Bu sonuçlar pek çok bilim insanı için şaşırtıcıydı. Çünkü evrimsel değişim, yüzyılları kapsayan çok yavaş bir süreçtir. Oysa siyasi görüşler evrime oranla çok hızlı değişim geçirir. Bu durumda insanların, siyasi görüşleriyle ilgili genlerle donanmış olmasının evrim açısından ne gibi bir avantajı olabilir? Berkeley’deki Kaliforniya Üniversitesi’nden psikolog Frank Sulloway, kalıtsallığın siyasi görüşleri etkilediğini kabul etmekle birlikte, ortaya atılan iddiaların “tuhaf” ve “zor kabullenir” olduğunu itiraf ediyor: “Komünistlerden hoşlanmama geni gibi bir gene sahip olduğumuzu sanmıyorum. Burada önemli olan bazı genlerin kişiliğimizi şekillendirmesi ve bu kişilik özelliklerinin de siyasi görüşlerle bağlantılı olması.”

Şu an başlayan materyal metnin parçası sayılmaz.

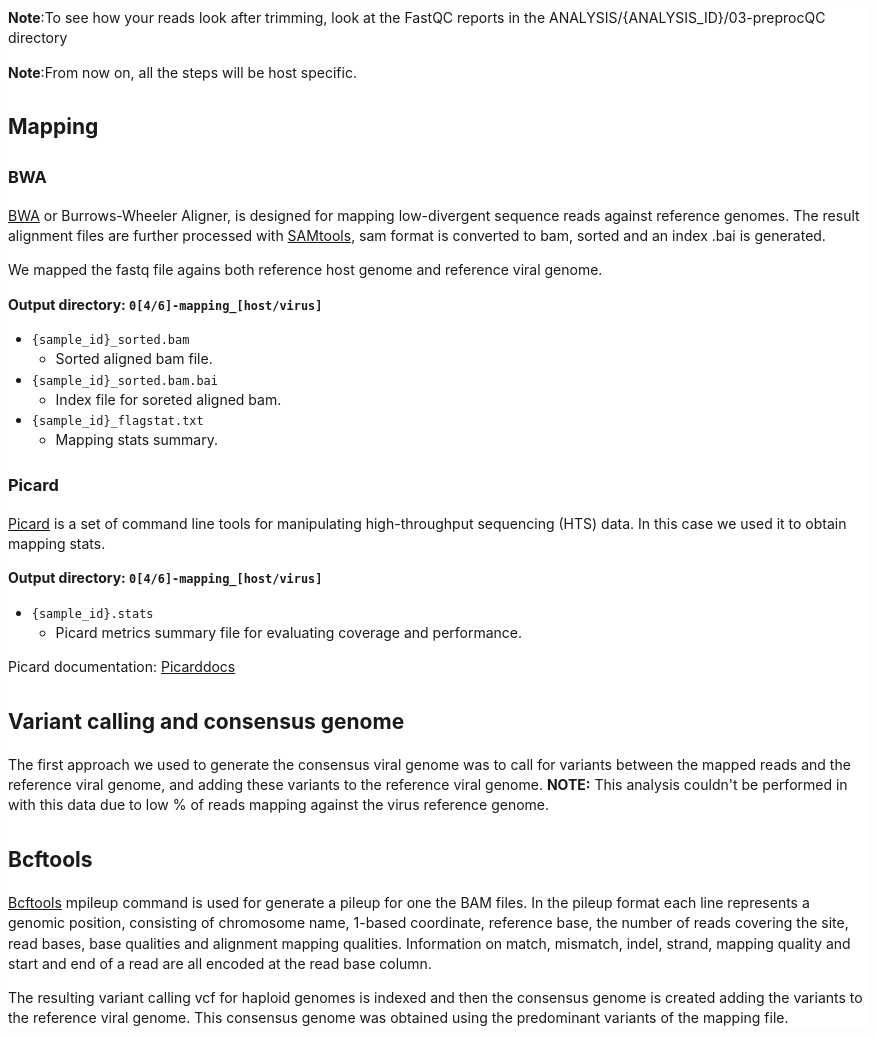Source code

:  **Note**:To see how your reads look after trimming, look at the FastQC reports in the ANALYSIS/{ANALYSIS_ID}/03-preprocQC directory

 **Note**:From now on, all the steps will be host specific.

## Mapping
### BWA
[BWA](http://bio-bwa.sourceforge.net/) or Burrows-Wheeler Aligner, is designed for mapping low-divergent sequence reads against reference genomes. The result alignment files are further processed with [SAMtools](http://samtools.sourceforge.net/), sam format is converted to bam, sorted and an index .bai is generated.

We mapped the fastq file agains both reference host genome and reference viral genome.

**Output directory: `0[4/6]-mapping_[host/virus]`**

* `{sample_id}_sorted.bam`
  * Sorted aligned bam file.
* `{sample_id}_sorted.bam.bai`
  * Index file for soreted aligned bam.
* `{sample_id}_flagstat.txt`
  * Mapping stats summary.

### Picard
[Picard](https://broadinstitute.github.io/picard/index.html) is a set of command line tools for manipulating high-throughput sequencing (HTS) data. In this case we used it to obtain mapping stats.

**Output directory: `0[4/6]-mapping_[host/virus]`**

* `{sample_id}.stats`
  * Picard metrics summary file for evaluating coverage and performance.

Picard documentation: [Picarddocs](https://broadinstitute.github.io/picard/command-line-overview.html)

## Variant calling and consensus genome
The first approach we used to generate the consensus viral genome was to call for variants between the mapped reads and the reference viral genome, and adding these variants to the reference viral genome.
**NOTE:** This analysis couldn't be performed in with this data due to low % of reads mapping against the virus reference genome.
## Bcftools
[Bcftools](http://samtools.github.io/bcftools/bcftools.html) mpileup command is used for generate a pileup for one the BAM files. In the pileup format each line represents a genomic position, consisting of chromosome name, 1-based coordinate, reference base, the number of reads covering the site, read bases, base qualities and alignment mapping qualities. Information on match, mismatch, indel, strand, mapping quality and start and end of a read are all encoded at the read base column.

The resulting variant calling vcf for haploid genomes is indexed and then the consensus genome is created adding the variants to the reference viral genome. This consensus genome was obtained using the predominant variants of the mapping file.
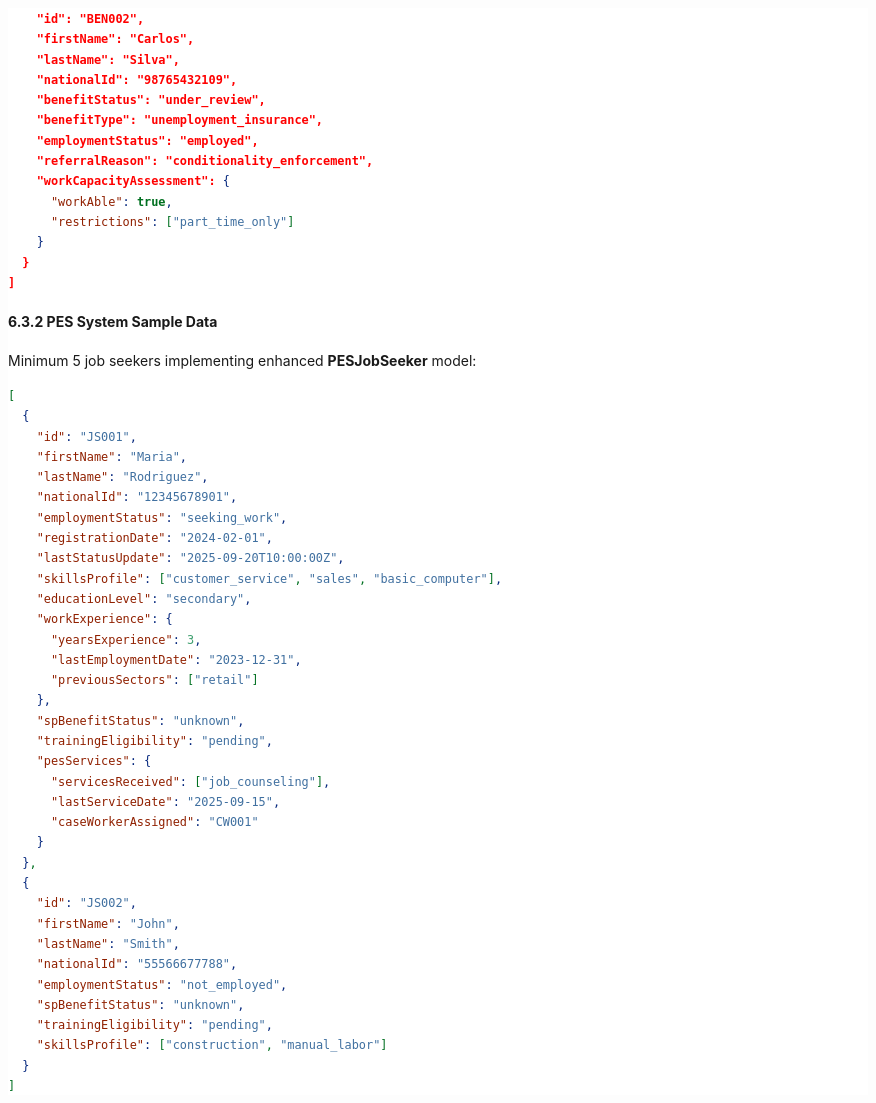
 ```json
    "id": "BEN002",
    "firstName": "Carlos",
    "lastName": "Silva",
    "nationalId": "98765432109",
    "benefitStatus": "under_review",
    "benefitType": "unemployment_insurance",
    "employmentStatus": "employed",
    "referralReason": "conditionality_enforcement",
    "workCapacityAssessment": {
      "workAble": true,
      "restrictions": ["part_time_only"]
    }
  }
]
```

#### 6.3.2 PES System Sample Data
Minimum 5 job seekers implementing enhanced **PESJobSeeker** model:

```json
[
  {
    "id": "JS001",
    "firstName": "Maria",
    "lastName": "Rodriguez",
    "nationalId": "12345678901",
    "employmentStatus": "seeking_work",
    "registrationDate": "2024-02-01",
    "lastStatusUpdate": "2025-09-20T10:00:00Z",
    "skillsProfile": ["customer_service", "sales", "basic_computer"],
    "educationLevel": "secondary",
    "workExperience": {
      "yearsExperience": 3,
      "lastEmploymentDate": "2023-12-31",
      "previousSectors": ["retail"]
    },
    "spBenefitStatus": "unknown",
    "trainingEligibility": "pending",
    "pesServices": {
      "servicesReceived": ["job_counseling"],
      "lastServiceDate": "2025-09-15",
      "caseWorkerAssigned": "CW001"
    }
  },
  {
    "id": "JS002",
    "firstName": "John",
    "lastName": "Smith",
    "nationalId": "55566677788",
    "employmentStatus": "not_employed",
    "spBenefitStatus": "unknown",
    "trainingEligibility": "pending",
    "skillsProfile": ["construction", "manual_labor"]
  }
]
```

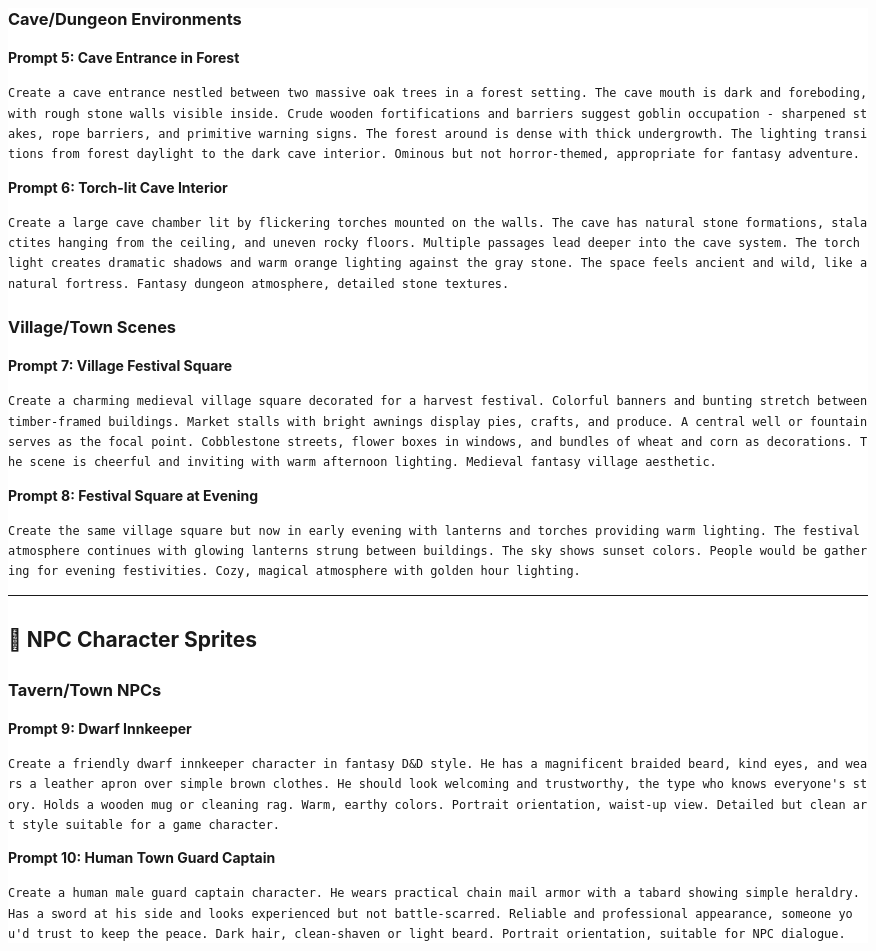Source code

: ### Cave/Dungeon Environments

**Prompt 5: Cave Entrance in Forest**
```
Create a cave entrance nestled between two massive oak trees in a forest setting. The cave mouth is dark and foreboding, with rough stone walls visible inside. Crude wooden fortifications and barriers suggest goblin occupation - sharpened stakes, rope barriers, and primitive warning signs. The forest around is dense with thick undergrowth. The lighting transitions from forest daylight to the dark cave interior. Ominous but not horror-themed, appropriate for fantasy adventure.
```

**Prompt 6: Torch-lit Cave Interior**
```
Create a large cave chamber lit by flickering torches mounted on the walls. The cave has natural stone formations, stalactites hanging from the ceiling, and uneven rocky floors. Multiple passages lead deeper into the cave system. The torch light creates dramatic shadows and warm orange lighting against the gray stone. The space feels ancient and wild, like a natural fortress. Fantasy dungeon atmosphere, detailed stone textures.
```

### Village/Town Scenes

**Prompt 7: Village Festival Square**
```
Create a charming medieval village square decorated for a harvest festival. Colorful banners and bunting stretch between timber-framed buildings. Market stalls with bright awnings display pies, crafts, and produce. A central well or fountain serves as the focal point. Cobblestone streets, flower boxes in windows, and bundles of wheat and corn as decorations. The scene is cheerful and inviting with warm afternoon lighting. Medieval fantasy village aesthetic.
```

**Prompt 8: Festival Square at Evening**
```
Create the same village square but now in early evening with lanterns and torches providing warm lighting. The festival atmosphere continues with glowing lanterns strung between buildings. The sky shows sunset colors. People would be gathering for evening festivities. Cozy, magical atmosphere with golden hour lighting.
```

---

## 👥 NPC Character Sprites

### Tavern/Town NPCs

**Prompt 9: Dwarf Innkeeper**
```
Create a friendly dwarf innkeeper character in fantasy D&D style. He has a magnificent braided beard, kind eyes, and wears a leather apron over simple brown clothes. He should look welcoming and trustworthy, the type who knows everyone's story. Holds a wooden mug or cleaning rag. Warm, earthy colors. Portrait orientation, waist-up view. Detailed but clean art style suitable for a game character.
```

**Prompt 10: Human Town Guard Captain**
```
Create a human male guard captain character. He wears practical chain mail armor with a tabard showing simple heraldry. Has a sword at his side and looks experienced but not battle-scarred. Reliable and professional appearance, someone you'd trust to keep the peace. Dark hair, clean-shaven or light beard. Portrait orientation, suitable for NPC dialogue.
```
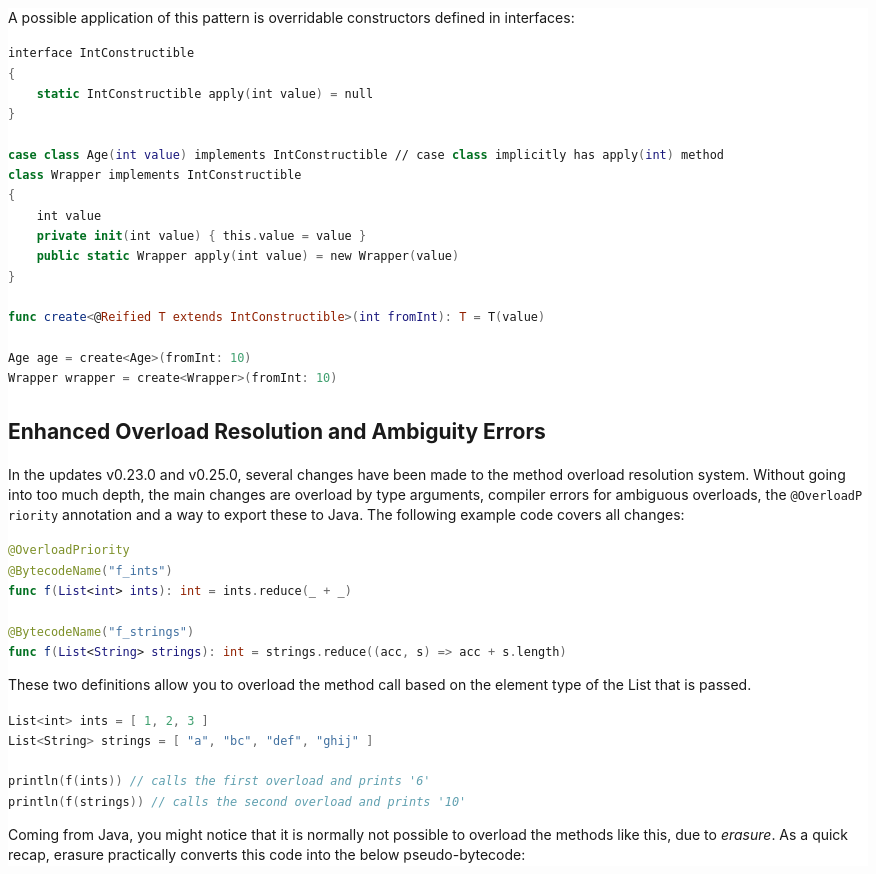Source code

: A possible application of this pattern is overridable constructors defined in interfaces:

```swift
interface IntConstructible
{
	static IntConstructible apply(int value) = null
}

case class Age(int value) implements IntConstructible // case class implicitly has apply(int) method
class Wrapper implements IntConstructible
{
	int value
	private init(int value) { this.value = value }
	public static Wrapper apply(int value) = new Wrapper(value)
}

func create<@Reified T extends IntConstructible>(int fromInt): T = T(value)

Age age = create<Age>(fromInt: 10)
Wrapper wrapper = create<Wrapper>(fromInt: 10)
```

## Enhanced Overload Resolution and Ambiguity Errors

In the updates v0.23.0 and v0.25.0, several changes have been made to the method overload resolution system. Without
going into too much depth, the main changes are overload by type arguments, compiler errors for ambiguous overloads,
the `@OverloadPriority` annotation and a way to export these to Java. The following example code covers all changes:

```swift
@OverloadPriority
@BytecodeName("f_ints")
func f(List<int> ints): int = ints.reduce(_ + _)

@BytecodeName("f_strings")
func f(List<String> strings): int = strings.reduce((acc, s) => acc + s.length)
```

These two definitions allow you to overload the method call based on the element type of the List that is passed.

```swift
List<int> ints = [ 1, 2, 3 ]
List<String> strings = [ "a", "bc", "def", "ghij" ]

println(f(ints)) // calls the first overload and prints '6'
println(f(strings)) // calls the second overload and prints '10'
```

Coming from Java, you might notice that it is normally not possible to overload the methods like this, due to *erasure*.
As a quick recap, erasure practically converts this code into the below pseudo-bytecode:
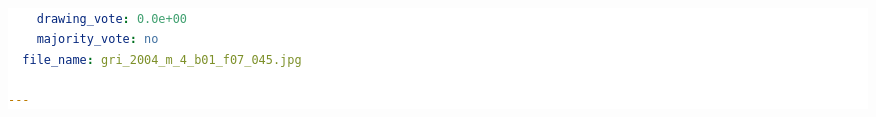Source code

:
 ```yaml
    drawing_vote: 0.0e+00
    majority_vote: no
  file_name: gri_2004_m_4_b01_f07_045.jpg

---
```

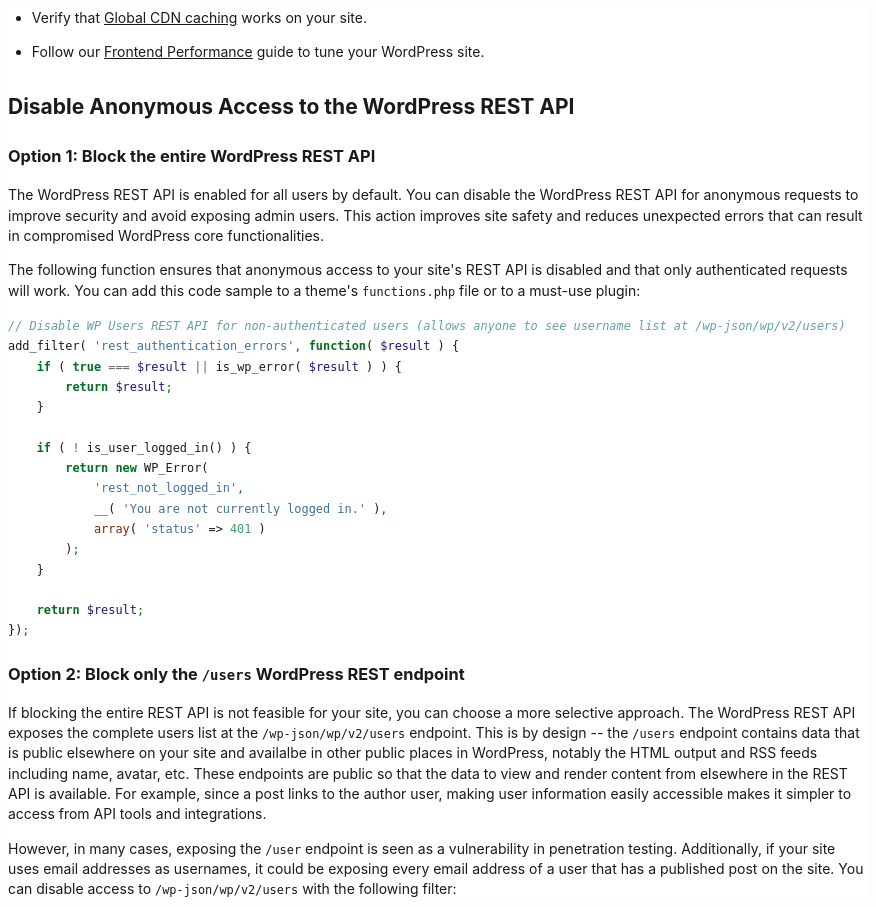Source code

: - Verify that [Global CDN caching](/guides/global-cdn/test-global-cdn-caching) works on your site.

- Follow our [Frontend Performance](/guides/frontend-performance) guide to tune your WordPress site.

## Disable Anonymous Access to the WordPress REST API

### Option 1: Block the entire WordPress REST API

The WordPress REST API is enabled for all users by default. You can disable the WordPress REST API for anonymous requests to improve security and avoid exposing admin users. This action improves site safety and reduces unexpected errors that can result in compromised WordPress core functionalities.

The following function ensures that anonymous access to your site's REST API is disabled and that only authenticated requests will work. You can add this code sample to a theme's `functions.php` file or to a must-use plugin:

```php
// Disable WP Users REST API for non-authenticated users (allows anyone to see username list at /wp-json/wp/v2/users)
add_filter( 'rest_authentication_errors', function( $result ) {
	if ( true === $result || is_wp_error( $result ) ) {
		return $result;
	}

	if ( ! is_user_logged_in() ) {
		return new WP_Error(
			'rest_not_logged_in',
			__( 'You are not currently logged in.' ),
			array( 'status' => 401 )
		);
	}

	return $result;
});
```

### Option 2: Block only the `/users` WordPress REST endpoint

If blocking the entire REST API is not feasible for your site, you can choose a more selective approach. The WordPress REST API exposes the complete users list at the `/wp-json/wp/v2/users` endpoint. This is by design -- the `/users` endpoint contains data that is public elsewhere on your site and availalbe in other public places in WordPress, notably the HTML output and RSS feeds including name, avatar, etc. These endpoints are public so that the data to view and render content from elsewhere in the REST API is available. For example, since a post links to the author user, making user information easily accessible makes it simpler to access from API tools and integrations.

However, in many cases, exposing the `/user` endpoint is seen as a vulnerability in penetration testing. Additionally, if your site uses email addresses as usernames, it could be exposing every email address of a user that has a published post on the site. You can disable access to `/wp-json/wp/v2/users` with the following filter:
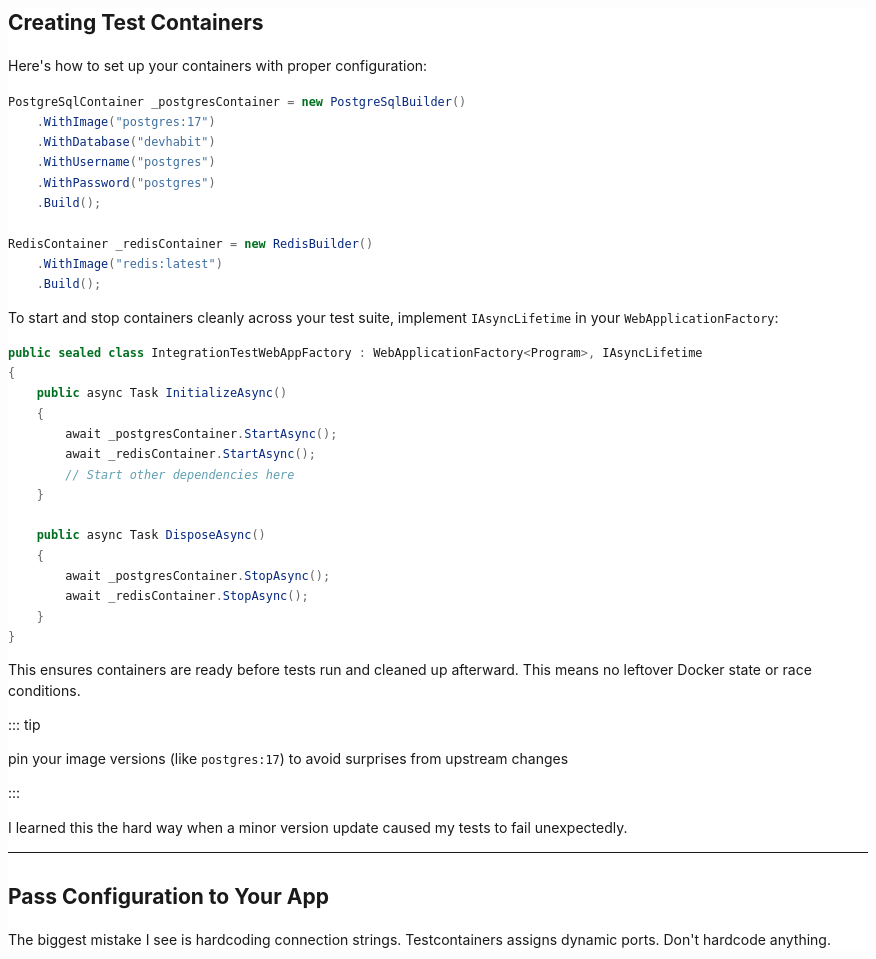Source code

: 
## Creating Test Containers

Here's how to set up your containers with proper configuration:

```cs
PostgreSqlContainer _postgresContainer = new PostgreSqlBuilder()
    .WithImage("postgres:17")
    .WithDatabase("devhabit")
    .WithUsername("postgres")
    .WithPassword("postgres")
    .Build();

RedisContainer _redisContainer = new RedisBuilder()
    .WithImage("redis:latest")
    .Build();
```

To start and stop containers cleanly across your test suite, implement `IAsyncLifetime` in your `WebApplicationFactory`:

```cs
public sealed class IntegrationTestWebAppFactory : WebApplicationFactory<Program>, IAsyncLifetime
{
    public async Task InitializeAsync()
    {
        await _postgresContainer.StartAsync();
        await _redisContainer.StartAsync();
        // Start other dependencies here
    }

    public async Task DisposeAsync()
    {
        await _postgresContainer.StopAsync();
        await _redisContainer.StopAsync();
    }
}
```

This ensures containers are ready before tests run and cleaned up afterward. This means no leftover Docker state or race conditions.

::: tip

pin your image versions (like `postgres:17`) to avoid surprises from upstream changes

:::

I learned this the hard way when a minor version update caused my tests to fail unexpectedly.

---

## Pass Configuration to Your App

The biggest mistake I see is hardcoding connection strings. Testcontainers assigns dynamic ports. Don't hardcode anything.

2003 yılında New York Üniversitesi’nden psikolog John Jost ve ekibi, 12 ülkeden 20.000 kişiyi kapsayan 88 araştırmayı kişilik özellikleri ve siyasi eğilimler arasıda bir korelasyon olup olmaması açısından inceledi (American Pschologist, vol 61, p 651). Aşırı sağ ile ilişkilendirilen yabancı düşmanlığı gibi bazı özelliklerin açıkça siyasetle bağlantısı olduğu düşünülüyor. Ancak Jost, akla gelmeyen başka bağlantıları ortaya çıkartıyor. Örneğin ölüm korkusunu şiddetle yaşayan insanların tutucu görüşlere sahip olma olasılığının dört misli daha fazla olduğunu ortaya çıkardı. Dogmatik tipler ayrıca daha tutucuyken, yeni deneyimlerden çekinmeyenlerin ise daha ilerici olduğu bulunuyor. Jost’un raporunda bunların yanı sıra muhafazakârların basit ve karmaşık olmayan resimleri, şiirleri ve şarkıları sevdiği belirtiliyor.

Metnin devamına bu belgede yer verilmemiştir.